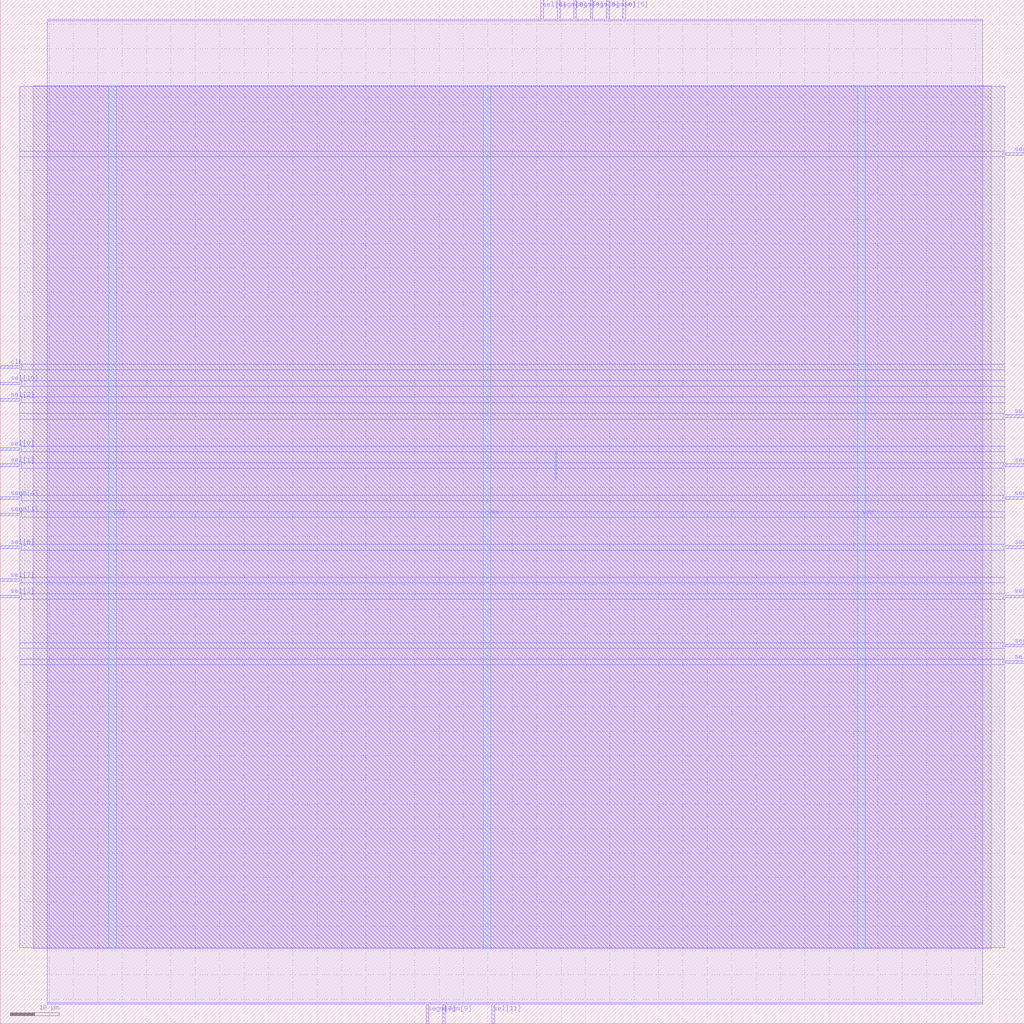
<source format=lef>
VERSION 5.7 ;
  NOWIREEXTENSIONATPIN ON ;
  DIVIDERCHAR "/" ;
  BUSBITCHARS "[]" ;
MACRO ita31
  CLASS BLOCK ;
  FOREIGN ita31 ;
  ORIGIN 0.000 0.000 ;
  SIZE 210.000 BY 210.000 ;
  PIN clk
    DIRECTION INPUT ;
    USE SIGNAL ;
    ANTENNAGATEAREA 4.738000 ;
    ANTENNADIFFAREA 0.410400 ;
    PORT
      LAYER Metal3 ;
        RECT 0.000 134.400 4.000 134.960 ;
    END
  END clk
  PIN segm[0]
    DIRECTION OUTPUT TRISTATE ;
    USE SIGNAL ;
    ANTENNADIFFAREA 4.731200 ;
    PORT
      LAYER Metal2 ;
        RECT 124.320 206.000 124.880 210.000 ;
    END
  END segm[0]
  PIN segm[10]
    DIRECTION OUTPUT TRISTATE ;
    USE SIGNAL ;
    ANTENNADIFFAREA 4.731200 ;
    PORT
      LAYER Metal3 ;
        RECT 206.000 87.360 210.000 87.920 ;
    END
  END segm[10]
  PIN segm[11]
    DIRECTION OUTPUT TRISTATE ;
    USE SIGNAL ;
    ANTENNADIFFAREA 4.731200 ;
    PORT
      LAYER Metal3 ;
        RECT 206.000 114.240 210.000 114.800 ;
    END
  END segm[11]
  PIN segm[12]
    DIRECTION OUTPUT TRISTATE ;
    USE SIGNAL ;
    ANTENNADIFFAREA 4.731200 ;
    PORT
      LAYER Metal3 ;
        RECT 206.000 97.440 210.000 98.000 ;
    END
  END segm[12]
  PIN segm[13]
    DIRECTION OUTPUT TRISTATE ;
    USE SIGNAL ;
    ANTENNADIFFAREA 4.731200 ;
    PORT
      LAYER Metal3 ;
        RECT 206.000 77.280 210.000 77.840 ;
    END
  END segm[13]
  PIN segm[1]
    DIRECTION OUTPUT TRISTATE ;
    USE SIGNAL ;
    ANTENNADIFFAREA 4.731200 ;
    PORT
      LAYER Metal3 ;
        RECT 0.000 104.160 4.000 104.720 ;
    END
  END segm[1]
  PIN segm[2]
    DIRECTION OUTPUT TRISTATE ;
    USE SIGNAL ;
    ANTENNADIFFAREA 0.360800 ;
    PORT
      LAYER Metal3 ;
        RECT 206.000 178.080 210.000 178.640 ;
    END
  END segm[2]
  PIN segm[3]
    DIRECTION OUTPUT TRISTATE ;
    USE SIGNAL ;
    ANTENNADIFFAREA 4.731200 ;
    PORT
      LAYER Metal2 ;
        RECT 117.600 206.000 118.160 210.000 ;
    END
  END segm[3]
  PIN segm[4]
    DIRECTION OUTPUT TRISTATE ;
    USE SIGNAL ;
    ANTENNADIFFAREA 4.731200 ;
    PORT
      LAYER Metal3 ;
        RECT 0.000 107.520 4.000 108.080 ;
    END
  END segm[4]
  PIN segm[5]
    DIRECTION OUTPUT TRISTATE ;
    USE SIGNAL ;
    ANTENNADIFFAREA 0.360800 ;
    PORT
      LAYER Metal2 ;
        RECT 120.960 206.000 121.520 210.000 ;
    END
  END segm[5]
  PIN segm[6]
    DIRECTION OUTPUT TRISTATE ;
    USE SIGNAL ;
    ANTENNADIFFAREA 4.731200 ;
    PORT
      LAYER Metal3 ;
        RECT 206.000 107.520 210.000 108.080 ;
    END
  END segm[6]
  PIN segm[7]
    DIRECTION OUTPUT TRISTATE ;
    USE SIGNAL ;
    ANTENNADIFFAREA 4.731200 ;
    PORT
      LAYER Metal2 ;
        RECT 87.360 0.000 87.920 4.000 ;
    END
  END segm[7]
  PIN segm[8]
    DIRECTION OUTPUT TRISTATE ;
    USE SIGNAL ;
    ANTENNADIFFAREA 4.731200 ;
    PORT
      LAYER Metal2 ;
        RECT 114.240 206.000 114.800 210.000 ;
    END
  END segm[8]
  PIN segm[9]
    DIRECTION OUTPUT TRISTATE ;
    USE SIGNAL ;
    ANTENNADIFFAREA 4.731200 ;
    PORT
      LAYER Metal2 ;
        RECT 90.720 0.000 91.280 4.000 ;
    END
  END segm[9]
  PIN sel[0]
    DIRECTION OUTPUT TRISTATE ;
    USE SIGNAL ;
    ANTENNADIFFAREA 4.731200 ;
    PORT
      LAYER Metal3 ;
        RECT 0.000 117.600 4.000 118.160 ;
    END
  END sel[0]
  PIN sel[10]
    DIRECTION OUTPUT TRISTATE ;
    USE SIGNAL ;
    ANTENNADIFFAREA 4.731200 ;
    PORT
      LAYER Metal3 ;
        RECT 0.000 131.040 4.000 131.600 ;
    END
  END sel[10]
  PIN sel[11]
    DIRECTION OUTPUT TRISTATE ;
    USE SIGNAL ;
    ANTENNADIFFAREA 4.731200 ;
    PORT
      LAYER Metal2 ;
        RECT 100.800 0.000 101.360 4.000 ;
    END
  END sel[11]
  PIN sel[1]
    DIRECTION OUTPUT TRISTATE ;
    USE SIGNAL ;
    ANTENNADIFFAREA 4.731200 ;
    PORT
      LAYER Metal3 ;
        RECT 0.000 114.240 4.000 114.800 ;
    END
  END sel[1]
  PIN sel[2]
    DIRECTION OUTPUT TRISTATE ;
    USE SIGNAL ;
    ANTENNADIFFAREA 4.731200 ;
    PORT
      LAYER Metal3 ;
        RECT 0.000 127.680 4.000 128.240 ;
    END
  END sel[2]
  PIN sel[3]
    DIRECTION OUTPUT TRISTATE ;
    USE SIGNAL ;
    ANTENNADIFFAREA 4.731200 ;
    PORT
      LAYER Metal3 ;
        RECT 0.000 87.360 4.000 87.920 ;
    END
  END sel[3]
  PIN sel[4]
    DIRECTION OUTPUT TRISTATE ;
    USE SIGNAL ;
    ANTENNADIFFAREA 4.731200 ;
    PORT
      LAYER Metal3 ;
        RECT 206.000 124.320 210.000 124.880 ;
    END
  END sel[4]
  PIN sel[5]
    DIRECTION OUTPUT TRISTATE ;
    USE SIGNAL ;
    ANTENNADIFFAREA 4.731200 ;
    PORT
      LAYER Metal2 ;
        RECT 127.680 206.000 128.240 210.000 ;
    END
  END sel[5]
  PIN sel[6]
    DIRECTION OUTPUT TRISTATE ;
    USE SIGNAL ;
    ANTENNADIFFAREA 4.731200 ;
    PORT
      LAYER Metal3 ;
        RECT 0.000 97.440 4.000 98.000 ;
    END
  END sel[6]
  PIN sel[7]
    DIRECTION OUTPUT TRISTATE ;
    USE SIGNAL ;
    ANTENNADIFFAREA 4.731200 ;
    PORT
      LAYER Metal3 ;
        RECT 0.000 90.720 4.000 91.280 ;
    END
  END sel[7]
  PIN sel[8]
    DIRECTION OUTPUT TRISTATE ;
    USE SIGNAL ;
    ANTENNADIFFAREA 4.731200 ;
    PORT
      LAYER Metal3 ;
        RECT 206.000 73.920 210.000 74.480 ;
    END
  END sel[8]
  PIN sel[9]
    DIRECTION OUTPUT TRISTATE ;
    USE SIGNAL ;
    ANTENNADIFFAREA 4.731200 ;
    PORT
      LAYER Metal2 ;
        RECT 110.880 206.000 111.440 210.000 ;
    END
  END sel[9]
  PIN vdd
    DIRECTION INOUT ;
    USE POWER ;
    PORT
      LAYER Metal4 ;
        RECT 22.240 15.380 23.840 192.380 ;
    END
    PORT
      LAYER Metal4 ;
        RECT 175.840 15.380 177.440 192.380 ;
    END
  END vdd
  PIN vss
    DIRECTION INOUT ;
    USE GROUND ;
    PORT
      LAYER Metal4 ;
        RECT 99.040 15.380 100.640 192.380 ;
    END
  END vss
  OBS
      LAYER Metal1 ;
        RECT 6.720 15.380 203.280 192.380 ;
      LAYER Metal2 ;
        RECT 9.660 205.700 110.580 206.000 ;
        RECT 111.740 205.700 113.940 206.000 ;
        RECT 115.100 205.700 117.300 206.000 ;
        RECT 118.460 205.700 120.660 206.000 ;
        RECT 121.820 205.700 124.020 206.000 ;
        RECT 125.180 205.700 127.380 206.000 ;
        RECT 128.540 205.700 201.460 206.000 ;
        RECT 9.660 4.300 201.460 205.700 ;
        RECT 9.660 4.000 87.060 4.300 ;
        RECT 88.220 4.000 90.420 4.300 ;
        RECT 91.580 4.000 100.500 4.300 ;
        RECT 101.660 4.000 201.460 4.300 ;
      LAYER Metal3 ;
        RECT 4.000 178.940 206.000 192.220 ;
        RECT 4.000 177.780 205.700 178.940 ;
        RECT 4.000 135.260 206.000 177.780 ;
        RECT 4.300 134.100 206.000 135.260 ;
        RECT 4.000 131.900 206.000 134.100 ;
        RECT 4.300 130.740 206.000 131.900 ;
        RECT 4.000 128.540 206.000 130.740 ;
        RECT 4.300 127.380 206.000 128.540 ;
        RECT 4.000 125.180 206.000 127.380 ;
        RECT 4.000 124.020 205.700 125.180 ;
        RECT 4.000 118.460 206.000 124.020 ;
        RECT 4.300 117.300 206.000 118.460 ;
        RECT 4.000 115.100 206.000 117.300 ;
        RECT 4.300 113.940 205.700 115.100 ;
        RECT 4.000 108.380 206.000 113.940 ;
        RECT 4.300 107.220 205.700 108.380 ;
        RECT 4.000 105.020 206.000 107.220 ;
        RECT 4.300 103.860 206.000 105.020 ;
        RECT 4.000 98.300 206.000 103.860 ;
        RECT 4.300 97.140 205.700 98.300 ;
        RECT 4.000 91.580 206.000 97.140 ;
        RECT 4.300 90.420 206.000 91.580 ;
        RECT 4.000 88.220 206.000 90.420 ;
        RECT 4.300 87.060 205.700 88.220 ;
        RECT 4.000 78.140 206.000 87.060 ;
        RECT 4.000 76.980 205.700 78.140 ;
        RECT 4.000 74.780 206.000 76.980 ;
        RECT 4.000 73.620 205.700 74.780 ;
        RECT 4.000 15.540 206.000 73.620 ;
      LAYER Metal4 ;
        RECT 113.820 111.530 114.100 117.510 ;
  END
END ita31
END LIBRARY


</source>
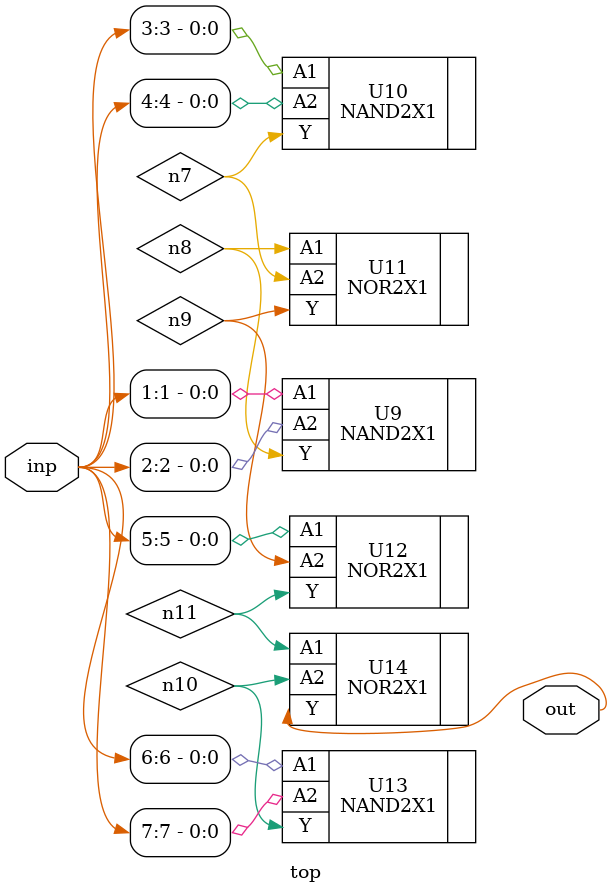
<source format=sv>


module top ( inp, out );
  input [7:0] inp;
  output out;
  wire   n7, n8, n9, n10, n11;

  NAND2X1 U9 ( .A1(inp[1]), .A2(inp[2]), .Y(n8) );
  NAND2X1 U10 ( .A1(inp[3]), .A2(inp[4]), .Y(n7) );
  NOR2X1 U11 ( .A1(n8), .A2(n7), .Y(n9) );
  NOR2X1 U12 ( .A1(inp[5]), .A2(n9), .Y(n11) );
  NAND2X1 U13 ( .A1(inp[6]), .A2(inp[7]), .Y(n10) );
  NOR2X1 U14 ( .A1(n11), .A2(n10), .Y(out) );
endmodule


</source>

- WHAT IS EXPECTED
Copy out, from the listing above, every line that contains the word "source".

- EXERCISE SOLUTION
<source format=lef>
</source>
<source format=sv>
</source>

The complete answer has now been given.